The first bellwether case in a multidistrict litigation against Johnson & Johnson subsidiary McNeill alleging the company’s Tylenol products caused severe liver damage has been set for June 22.
The lawsuit was filed by Rana Terry, administrator of her sister Denice Hayes’ estate, who claims her sister took Tylenol Extra Strength in August 2010, and followed the instructions on the medicine’s label. Later that month, Hayes went to the emergency room with severe liver damage and died a week later.
Terry alleges that Johnson & Johnson and McNeill knew acetaminophen, the active ingredient in Tylenol, was unreasonably dangerous yet the companies failed to warn consumers of the risks. Terry’s lawsuit claims negligent design defect, breach of express warranty, and fraud.

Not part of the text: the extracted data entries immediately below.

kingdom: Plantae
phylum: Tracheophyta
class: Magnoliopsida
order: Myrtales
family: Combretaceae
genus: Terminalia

Terry’s lawsuit is among 27 that were centralized in the Eastern District of Pennsylvania in April 2013. Johnson & Johnson and its subsidiaries McNeill-PPC Inc. and McNeill Consumer Healthcare, as well as pharmaceutical manufacturers Perrigo Inc. and Novartis Corp., fought against centralization, arguing that the cases would all turn on facts that were specific to individual plaintiffs. However, the U.S. Judicial Panel on Multidistrict Litigation in denying the request said “almost all injury litigation involves questions of causation that are case- and plaintiff-specific.”